Den Nachbarn geht die Tierliebe zu weit. Sie haben sich beim Vermieter Gesobau über das Paar und deren Katzen beschwert. Die Tiere seien zu dreckig und zu laut. Was sie am Futterplatz hinterlassen, stinke. „Wir haben angeblich gegen die Hausordnung verstoßen“, sagt Detlev Untermann. Seit 2008 bekommen sie regelmäßig Post von der Gesobau. Der ehemalige Schriftsetzer heftet alle Papiere in einem Aktenordner ab. Dass die Nachbarn sauer sind, können sich die Untermanns nicht vorstellen. „Wir kennen die Leute im Haus und haben uns immer freundlich unterhalten“, sagt Yvette Untermann. Die, die sich beschwert haben, wollen jetzt nichts mehr sagen. „Lassen Sie mich mit den Viechern in Ruhe“, knurrt ein Mann, der aus einem der Häuser der Siedlung kommt.

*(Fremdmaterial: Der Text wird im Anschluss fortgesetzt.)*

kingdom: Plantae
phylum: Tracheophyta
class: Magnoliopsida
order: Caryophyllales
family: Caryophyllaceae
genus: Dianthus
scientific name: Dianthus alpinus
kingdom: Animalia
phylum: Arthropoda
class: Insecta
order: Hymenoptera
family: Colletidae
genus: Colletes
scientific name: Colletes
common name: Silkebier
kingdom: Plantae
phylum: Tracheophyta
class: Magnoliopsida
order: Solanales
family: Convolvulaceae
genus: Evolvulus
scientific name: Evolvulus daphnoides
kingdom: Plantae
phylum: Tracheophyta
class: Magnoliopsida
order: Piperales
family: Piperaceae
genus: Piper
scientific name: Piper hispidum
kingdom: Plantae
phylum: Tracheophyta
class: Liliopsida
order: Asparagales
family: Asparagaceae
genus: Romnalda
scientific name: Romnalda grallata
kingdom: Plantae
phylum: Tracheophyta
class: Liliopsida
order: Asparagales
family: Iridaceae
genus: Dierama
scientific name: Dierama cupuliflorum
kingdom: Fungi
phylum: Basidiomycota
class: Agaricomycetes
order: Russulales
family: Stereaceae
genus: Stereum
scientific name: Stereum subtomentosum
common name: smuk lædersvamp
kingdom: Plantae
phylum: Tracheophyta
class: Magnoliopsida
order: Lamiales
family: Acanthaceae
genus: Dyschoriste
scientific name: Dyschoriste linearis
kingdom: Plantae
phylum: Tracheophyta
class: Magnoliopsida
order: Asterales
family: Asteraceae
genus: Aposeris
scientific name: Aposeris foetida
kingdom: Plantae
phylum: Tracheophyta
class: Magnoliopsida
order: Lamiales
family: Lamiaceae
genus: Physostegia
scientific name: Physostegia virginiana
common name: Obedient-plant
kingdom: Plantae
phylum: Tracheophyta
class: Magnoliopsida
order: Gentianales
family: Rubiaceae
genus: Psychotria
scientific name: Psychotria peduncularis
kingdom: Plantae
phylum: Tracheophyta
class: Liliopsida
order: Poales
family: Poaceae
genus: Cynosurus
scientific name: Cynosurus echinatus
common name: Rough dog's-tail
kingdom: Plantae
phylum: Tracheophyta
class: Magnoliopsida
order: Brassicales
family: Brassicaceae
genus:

Was als Streit unter Nachbarn begann, eskalierte in der vergangenen Woche. Die Gesobau schickte den Untermanns die fristlose Kündigung. „Damit haben wir nicht gerechnet“, sagt Yvette Untermann. Das Ehepaar nahm sich einen Anwalt und ging an die Öffentlichkeit. Seit 2001 wohnen sie als Mieter bei der Gesobau. Ihre Zwei-Zimmer-Wohnung quillt über vor Erinnerungsstücken. Fotos der Familie hängen an den Wänden. Die Häkeldeckchen liegen akkurat auf dem Wohnzimmertisch, kein Staub ist an den Katzenfiguren aus Porzellan, Blümchenvasen stehen in der Schrankwand. Seit 35 Jahren sind die Untermanns verheiratet. Fünf Söhne haben sie groß gezogen. Ihre zwölf Enkel und drei Urenkel kommen regelmäßig vorbei. Wenn jemand Hilfe braucht, sind sie da. Mit ihren 77 Jahren hilft Yvette Untermann alten Menschen in der Nachbarschaft beim Einkaufen oder Putzen. Wenn jemand eine kranke Katze findet, ruft der sowieso bei den Untermanns an.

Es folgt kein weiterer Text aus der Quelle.